India’s largest life insurance deal in which two large private insurers – HDFC Life and Max Life were about to form the biggest private life insurance business with a combined AUM of Rs.1.37 lakh has been called off. Both the companies cited regulatory issues for calling off the deal.
In a recent exchange filing, Max Financial Services, parent company of Max Life Insurance said, “The prospective partners had evaluated several alternate structures over the last month. However, the inordinate time associated with finalization and approval of these structures led to this decision.”
It further mentioned, “The exclusivity agreement with HDFC Life, valid till 31st July 2017, will not be renewed.”
In June 2016, Max Financial Services and HDFC Life announced their merger plans through a three-step merger process where Max Life would first merge with its parent company Max Financial Services, a listed entity and subsequently de-merge itself to merge with HDFC Life. The proposed transaction would have to led automatic listing of HDFC Life post the merger.

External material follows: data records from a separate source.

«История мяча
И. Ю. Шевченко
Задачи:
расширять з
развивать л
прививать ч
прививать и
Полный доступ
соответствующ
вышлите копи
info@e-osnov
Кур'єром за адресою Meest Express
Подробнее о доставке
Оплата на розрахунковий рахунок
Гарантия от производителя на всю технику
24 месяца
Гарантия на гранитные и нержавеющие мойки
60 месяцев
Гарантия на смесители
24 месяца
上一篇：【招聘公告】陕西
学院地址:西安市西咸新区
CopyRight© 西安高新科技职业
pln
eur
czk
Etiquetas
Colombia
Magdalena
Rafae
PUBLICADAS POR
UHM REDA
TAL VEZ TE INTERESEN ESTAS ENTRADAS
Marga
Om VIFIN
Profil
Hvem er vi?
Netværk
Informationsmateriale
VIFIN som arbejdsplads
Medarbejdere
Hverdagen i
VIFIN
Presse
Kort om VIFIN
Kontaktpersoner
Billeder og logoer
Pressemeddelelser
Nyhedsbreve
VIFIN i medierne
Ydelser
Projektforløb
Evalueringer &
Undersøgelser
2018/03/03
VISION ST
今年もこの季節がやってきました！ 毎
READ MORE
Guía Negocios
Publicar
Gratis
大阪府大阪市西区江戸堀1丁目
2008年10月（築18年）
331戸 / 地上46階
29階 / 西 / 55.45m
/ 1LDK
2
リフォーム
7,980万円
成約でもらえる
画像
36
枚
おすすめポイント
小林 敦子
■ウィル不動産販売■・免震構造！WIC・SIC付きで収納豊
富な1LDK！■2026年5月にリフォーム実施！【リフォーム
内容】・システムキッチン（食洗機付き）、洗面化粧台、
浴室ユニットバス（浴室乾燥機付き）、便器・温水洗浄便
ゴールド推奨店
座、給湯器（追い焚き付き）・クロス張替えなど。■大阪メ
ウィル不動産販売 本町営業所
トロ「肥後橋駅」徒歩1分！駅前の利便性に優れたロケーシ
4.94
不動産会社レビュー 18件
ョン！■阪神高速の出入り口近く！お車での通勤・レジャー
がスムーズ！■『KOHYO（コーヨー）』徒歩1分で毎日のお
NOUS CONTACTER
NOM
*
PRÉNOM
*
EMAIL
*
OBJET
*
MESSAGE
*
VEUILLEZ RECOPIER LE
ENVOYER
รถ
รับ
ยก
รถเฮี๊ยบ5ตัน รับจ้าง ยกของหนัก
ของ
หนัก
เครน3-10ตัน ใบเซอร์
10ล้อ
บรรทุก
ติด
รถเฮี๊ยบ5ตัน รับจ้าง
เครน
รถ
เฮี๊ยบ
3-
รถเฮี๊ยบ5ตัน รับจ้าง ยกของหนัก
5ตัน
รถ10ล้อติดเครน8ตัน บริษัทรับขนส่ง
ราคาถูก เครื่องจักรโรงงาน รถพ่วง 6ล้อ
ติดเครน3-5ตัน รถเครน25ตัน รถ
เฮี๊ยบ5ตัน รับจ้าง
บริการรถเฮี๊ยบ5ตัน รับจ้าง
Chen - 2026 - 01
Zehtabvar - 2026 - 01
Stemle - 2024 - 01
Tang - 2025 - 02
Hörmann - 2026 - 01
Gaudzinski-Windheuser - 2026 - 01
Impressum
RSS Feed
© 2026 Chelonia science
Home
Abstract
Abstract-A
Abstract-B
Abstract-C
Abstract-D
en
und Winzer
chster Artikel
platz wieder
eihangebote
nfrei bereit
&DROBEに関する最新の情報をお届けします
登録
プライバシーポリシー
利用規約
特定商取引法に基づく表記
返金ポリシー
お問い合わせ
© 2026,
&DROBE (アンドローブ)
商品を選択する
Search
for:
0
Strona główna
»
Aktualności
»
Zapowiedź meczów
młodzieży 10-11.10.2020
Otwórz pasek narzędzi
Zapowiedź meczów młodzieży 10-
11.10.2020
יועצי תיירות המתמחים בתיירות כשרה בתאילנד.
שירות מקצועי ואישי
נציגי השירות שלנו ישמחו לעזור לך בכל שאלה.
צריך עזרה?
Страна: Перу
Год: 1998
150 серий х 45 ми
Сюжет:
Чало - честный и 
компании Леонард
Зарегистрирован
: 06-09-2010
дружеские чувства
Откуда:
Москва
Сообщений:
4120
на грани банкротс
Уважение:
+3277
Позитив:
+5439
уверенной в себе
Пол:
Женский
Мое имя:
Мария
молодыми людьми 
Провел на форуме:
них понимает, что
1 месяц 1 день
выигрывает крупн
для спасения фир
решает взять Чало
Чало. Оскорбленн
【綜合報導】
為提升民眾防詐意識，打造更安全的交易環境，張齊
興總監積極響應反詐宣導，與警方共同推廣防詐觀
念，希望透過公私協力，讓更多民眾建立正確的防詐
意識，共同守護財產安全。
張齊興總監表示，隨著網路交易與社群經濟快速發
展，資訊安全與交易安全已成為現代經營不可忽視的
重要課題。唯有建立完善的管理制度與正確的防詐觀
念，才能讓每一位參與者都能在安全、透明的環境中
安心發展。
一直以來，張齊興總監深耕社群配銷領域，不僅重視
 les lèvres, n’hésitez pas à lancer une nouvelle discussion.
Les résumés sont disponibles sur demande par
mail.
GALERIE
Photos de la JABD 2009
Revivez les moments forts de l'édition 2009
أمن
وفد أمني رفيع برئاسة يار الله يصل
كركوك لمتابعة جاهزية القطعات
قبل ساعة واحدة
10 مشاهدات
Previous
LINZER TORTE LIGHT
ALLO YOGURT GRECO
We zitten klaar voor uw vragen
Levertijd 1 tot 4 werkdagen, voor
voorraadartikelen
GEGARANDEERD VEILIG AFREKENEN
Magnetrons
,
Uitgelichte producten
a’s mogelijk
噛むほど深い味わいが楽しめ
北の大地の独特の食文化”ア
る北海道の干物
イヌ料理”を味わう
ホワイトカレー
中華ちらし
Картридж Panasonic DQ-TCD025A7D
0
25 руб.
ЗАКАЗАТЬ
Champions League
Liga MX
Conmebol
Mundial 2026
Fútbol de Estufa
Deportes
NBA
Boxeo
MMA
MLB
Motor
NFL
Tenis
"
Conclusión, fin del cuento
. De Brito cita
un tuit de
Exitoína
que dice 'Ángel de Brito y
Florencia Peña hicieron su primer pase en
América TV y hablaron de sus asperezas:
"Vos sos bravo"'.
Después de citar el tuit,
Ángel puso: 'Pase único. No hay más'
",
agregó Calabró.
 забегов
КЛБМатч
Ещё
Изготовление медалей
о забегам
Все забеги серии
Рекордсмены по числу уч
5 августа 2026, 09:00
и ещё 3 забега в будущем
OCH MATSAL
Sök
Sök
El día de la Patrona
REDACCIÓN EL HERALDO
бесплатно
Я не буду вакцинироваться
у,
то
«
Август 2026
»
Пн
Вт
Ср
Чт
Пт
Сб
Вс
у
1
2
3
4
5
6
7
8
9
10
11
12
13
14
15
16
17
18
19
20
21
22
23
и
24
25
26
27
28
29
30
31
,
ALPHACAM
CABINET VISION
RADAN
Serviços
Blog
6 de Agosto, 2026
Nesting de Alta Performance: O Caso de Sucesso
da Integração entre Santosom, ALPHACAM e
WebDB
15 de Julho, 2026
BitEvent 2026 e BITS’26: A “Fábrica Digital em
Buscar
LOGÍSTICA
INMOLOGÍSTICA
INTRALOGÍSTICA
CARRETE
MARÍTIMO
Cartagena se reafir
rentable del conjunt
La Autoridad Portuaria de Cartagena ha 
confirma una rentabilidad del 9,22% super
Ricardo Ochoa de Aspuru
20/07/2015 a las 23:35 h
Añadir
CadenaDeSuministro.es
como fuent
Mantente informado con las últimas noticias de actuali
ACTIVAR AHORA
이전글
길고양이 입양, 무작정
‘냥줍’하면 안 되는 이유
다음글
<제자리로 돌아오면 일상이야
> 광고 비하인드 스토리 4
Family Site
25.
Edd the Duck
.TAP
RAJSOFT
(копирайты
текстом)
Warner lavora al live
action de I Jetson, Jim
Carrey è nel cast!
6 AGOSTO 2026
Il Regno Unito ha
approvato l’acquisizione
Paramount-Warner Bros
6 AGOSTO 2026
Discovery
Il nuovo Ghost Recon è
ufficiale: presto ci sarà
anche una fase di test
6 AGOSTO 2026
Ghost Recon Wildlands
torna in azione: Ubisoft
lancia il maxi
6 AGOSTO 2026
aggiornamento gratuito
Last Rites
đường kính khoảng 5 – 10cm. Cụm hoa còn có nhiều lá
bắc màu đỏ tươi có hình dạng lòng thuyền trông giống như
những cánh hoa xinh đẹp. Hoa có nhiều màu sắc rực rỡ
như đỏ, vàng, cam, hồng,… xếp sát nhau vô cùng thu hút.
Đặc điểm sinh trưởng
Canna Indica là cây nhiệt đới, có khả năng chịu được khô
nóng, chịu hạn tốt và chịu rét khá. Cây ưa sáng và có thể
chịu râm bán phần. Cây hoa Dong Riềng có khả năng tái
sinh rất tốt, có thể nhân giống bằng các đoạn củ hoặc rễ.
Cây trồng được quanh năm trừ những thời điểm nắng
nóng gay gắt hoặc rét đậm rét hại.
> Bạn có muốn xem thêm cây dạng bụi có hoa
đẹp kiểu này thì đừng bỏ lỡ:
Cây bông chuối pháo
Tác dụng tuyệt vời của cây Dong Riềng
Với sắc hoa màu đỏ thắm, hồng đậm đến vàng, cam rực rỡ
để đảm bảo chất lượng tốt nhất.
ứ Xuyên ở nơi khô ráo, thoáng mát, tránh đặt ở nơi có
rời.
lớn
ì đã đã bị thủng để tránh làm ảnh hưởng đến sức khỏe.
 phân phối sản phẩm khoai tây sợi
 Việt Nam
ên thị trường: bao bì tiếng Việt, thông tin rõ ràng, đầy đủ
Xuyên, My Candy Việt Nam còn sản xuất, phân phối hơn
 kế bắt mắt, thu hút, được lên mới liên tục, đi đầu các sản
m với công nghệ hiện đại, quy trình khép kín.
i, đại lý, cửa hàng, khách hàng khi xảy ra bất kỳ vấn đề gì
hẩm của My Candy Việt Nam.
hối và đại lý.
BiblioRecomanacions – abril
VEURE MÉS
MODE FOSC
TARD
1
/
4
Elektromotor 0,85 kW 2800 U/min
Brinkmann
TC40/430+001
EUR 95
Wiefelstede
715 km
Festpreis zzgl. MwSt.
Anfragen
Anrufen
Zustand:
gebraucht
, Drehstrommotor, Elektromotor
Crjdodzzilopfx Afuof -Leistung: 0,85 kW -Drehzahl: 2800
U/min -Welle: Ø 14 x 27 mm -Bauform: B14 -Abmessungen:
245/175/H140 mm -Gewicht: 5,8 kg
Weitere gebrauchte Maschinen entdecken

However, the insurance regulator had expressed its dissent over the merger at that time saying the merger deal violates the law that bars the merger of a life insurance firm with a non-life insurance business.
Currently, HDFC Life has been focusing on getting ahead with its IPO to sell around 15% of the company’s stake. At the same time, Max Life said that it will invest in its own business by enhancing its agency force, deliver superior policyholder experience, deepen and leverage existing bancassurance partnerships and forging new distribution alliances.